Cette orientation pourrait d’ailleurs séduire les investisseurs internationaux soucieux d’intégrer les critères ESG (environnement, social, gouvernance) dans leurs choix. Outre la prévention, cette stratégie permet de limiter l’impact économique des sinistres, car le risque a un coût réel. Mais comme le pays ne dispose pas encore d’institutions ou d’instituts spécialisés dans la prévention des risques, certains experts recommandent d’intégrer cette spécialité dans les cursus universitaires. Toutefois, sur le plan organisationnel, des inquiétudes persistent.
«Comme beaucoup d’initiatives impulsées par le Roi, celle-ci se veut pionnière et stratégique, mais l’exécution soulève des inquiétudes, à l’image d’autres chantiers dont les effets n’ont pas toujours été à la hauteur des ambitions affichées. L’autre défi réside dans la pédagogie, car cette initiative implique aussi une mobilisation de la société civile», prévient l’économiste.

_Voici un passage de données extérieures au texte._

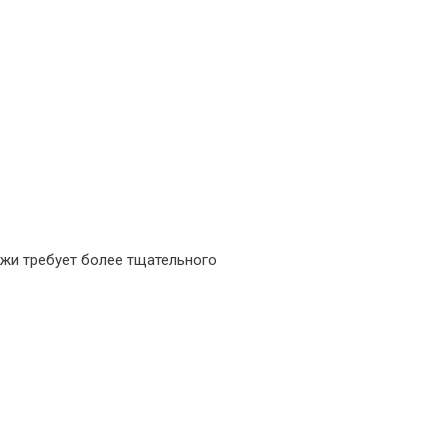
ожи требует более тщательного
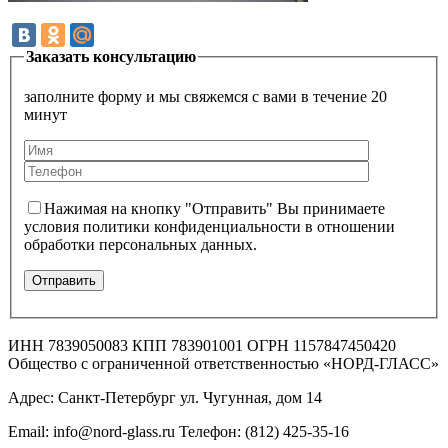
Заказать консультацию
заполните форму и мы свяжемся с вами в течение 20
минут
Нажимая на кнопку "Отправить" Вы принимаете
условия политики конфиденциальности в отношении
обработки персональных данных.
ИНН 7839050083 КПП 783901001 ОГРН 1157847450420
Общество с ограниченной ответственностью «НОРД-ГЛАСС»
Адрес: Санкт-Петербург ул. Чугунная, дом 14
Email: info@nord-glass.ru Телефон: (812) 425-35-16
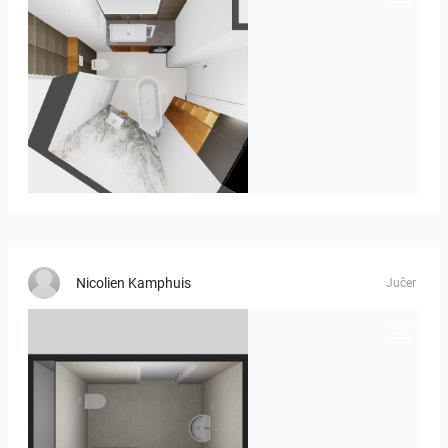
MOULIN
Nicolien Kamphuis
Jučer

Le gain pourrait également se manifester au niveau des produits périssables, dont les pertes se chiffrent en tonnes, faute de structures de conservation. À terme, certains observateurs estiment que le Maroc pourrait exporter son modèle, notamment vers des pays africains particulièrement exposés aux risques climatiques ou géopolitiques.
Des stocks stratégiques pour une résilience optimale
Ce sont bien des stocks stratégiques qui se dessinent : des produits et équipements spécifiquement pensés pour garantir, en cas de catastrophe, une intervention rapide et une prise en charge efficace des populations sinistrées. Des abris d’urgence à la restauration collective, en passant par l’accès à l’eau potable, à l’électricité et aux soins médicaux, tout a été prévu pour répondre aux besoins essentiels dès les premières heures. Mais l’ambition ne s’arrête pas là.
Ces plateformes visent aussi à renforcer les capacités nationales de sauvetage, grâce à des stocks d’équipements spécialisés pour faire face aux inondations, aux séismes, aux glissements de terrain, aux coulées de boue, et même aux risques chimiques, industriels ou radiologiques.
Une infrastructure conçue pour déployer des moyens lourds et adaptés, capable de basculer en mode «crise» à tout moment, selon une logique de résilience totale. En somme, derrière des entrepôts aux allures fonctionnelles se dessine une mutation discrète mais profonde, celle d’un pays qui transforme ses vulnérabilités en opportunités et qui pourrait bien redéfinir son rôle économique à l’échelle régionale.